1 協議による境界トラブルの解決
2 筆界特定制度|協議→解決見込み高い場合有意義
3 民事調停の特徴
4 境界確定訴訟の特徴

1 協議による境界トラブルの解決

土地の境界の紛争を解決する手段はいくつかあります。
軽いものから順に紹介します。
まずは協議,つまり話し合いで解決するというものがあります。

<協議による境界トラブルの解決>

あ 当事者

境界に接する土地の所有者全員

い 協議

『あ』の全員が協議を行う
全員が合意すれば紛争が解決する

う 合意の内容

公法上の境界について
→私人(所有者)が処分できない
→『所有権の境』の合意とする

2 筆界特定制度|協議→解決見込み高い場合有意義

協議が成立しない場合は訴訟を利用するのが一般的です。

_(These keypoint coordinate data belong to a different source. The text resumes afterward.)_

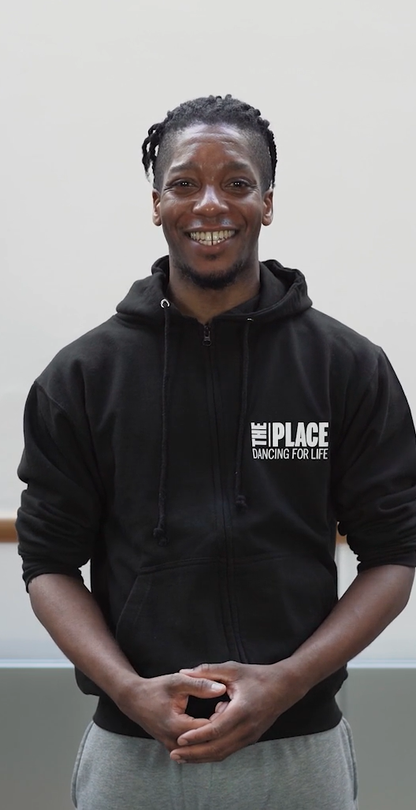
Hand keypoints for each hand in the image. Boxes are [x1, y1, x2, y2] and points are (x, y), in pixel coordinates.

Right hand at [116, 672, 226, 751]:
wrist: (134, 700)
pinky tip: (211, 722)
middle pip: (206, 741)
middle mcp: (175, 742)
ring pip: (201, 747)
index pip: (208, 729)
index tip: (228, 702)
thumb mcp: (177, 682)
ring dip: (212, 733)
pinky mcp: (174, 748)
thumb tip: (222, 688)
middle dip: (219, 726)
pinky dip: (205, 737)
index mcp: (176, 727)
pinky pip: (194, 747)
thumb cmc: (155, 689)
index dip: (220, 716)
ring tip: (220, 713)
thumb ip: (200, 685)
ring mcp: (173, 748)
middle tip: (227, 707)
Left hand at [169, 660, 304, 762]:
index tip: (180, 739)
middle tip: (174, 754)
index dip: (197, 736)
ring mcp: (250, 736)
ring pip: (223, 753)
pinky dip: (212, 752)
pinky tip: (198, 750)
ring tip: (181, 757)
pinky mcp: (250, 739)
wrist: (285, 687)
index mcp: (242, 710)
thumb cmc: (257, 676)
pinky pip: (228, 750)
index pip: (216, 729)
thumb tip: (183, 672)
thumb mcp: (232, 670)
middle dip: (194, 754)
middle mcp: (247, 728)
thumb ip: (207, 672)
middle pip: (217, 748)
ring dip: (201, 757)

しかし訴訟よりも軽い手続があります。
その1つが『筆界特定制度』です。

<筆界特定制度の特徴>

あ 制度の主催者

法務局(筆界特定登記官)

い 実際の調査作業

法務局が『筆界調査委員』に外注する
一般的に,測量士や土地家屋調査士が選任される
詳しくはこちら|筆界特定制度|基本|特徴・標準処理期間・申請・手続の流れ

う デメリット

法務局の判断に拘束力はない
当事者の1人が納得しないと解決に至らない
詳しくはこちら|筆界特定制度|終了・不服申立・訴訟提起|登記記録・分筆・地積更正

手続自体は法務局が進めてくれるのは大きなメリットです。
しかし,強制力がないというのがデメリットなのです。
逆に,最初から双方が納得する可能性がある程度高い,という場合は筆界特定制度が有意義でしょう。

3 民事調停の特徴

一般的な『民事調停』で境界の紛争を解決するということもあり得ます。
所有権の境について話し合いベースで進める,というものです。調停委員が介在するので,単純な交渉とは違います。
しかし,調停委員が『土地境界に特化』した方とは限りません。
調停委員の介在があまり役立たないこともあります。
話し合い中心で進めるのであれば『筆界特定制度』の方がベターと言えるケースが多いです。

4 境界確定訴訟の特徴

最終的な解決手段は境界確定訴訟です。手続は重いですが,確実に解決に至ります。

<境界確定訴訟の特徴>

あ 基本的な特徴

当事者が合意に達しなくても解決に至る
最終的に裁判所が判決として判断を示す

い 手続の進行

裁判所は積極的に証拠収集を行わない
当事者が証拠を集めて提出する必要がある

う 協議の可能性

実際には審理中に和解協議が進むことが多い
和解が成立するケースもよくある
和解の場合は『所有権境』を合意する

え 全体的な特徴

他の手段よりも時間や手間を要する
強制力があり,確実に解決に至る

ある程度対立が激しい場合は,最初から最終手段である訴訟を用いるとかえって効率的です。